The high-level strategy of this proposal is to:
- Device a de-centralized triage process for issues when assignees think that the group assignment was done incorrectly. This should include a process to escalate the conversation from the EM/PM group level to the directorship level for the more difficult conversations.
- Update handbook documentation to educate stakeholders on the shared responsibility concept, the decentralized triage process and the existing breakdown of focus areas for each team.

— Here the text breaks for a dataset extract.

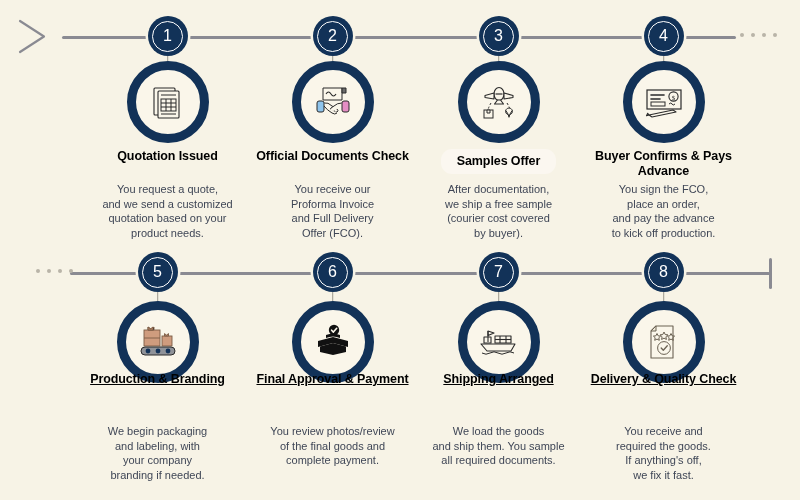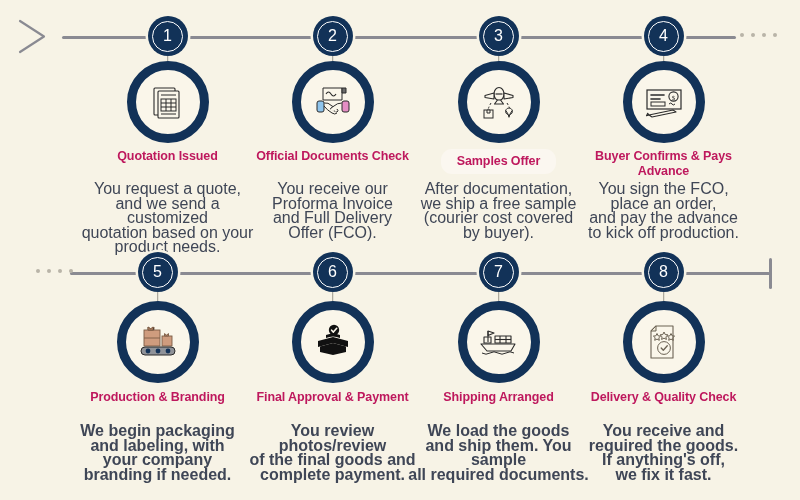"Quotation Issued" .title { color: #be185d -> #000000 }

- Develop automation to remind authors about group label assignments when missing on issue creation, including links to help docs
- Update message posted by Tanuki-Stan when it auto-assigns a group label, to point to the new documentation on shared responsibility and triage process
- Remove the
group::not owned
label from the project to force specific group assignments by authors and/or quality engineering managers doing triage in new issues moving forward - Remove the
group::not owned
label from existing issues and let the Tabuki-Stan automation or the quality department triage process to make group assignments as per the new process - Communicate this change broadly across the development department starting with directors and then broadening to the entire organization.
Relevant MRs
List of MRs that we create to address this issue:
- Introduce shared responsibility issues and a decentralized triage process
- Update (Tanuki-Stan) issue note with info on shared responsibility triage process
- Add references to shared services components docs to the triage process
Out of scope
This issue and related tasks and MRs does not attempt to address the need to increase coverage by assigning specific groups to explicitly own those components that fall in the category of "shared responsibility" as defined in this issue. This is a good topic to discuss and iterate on, but for the time being, it is out of scope.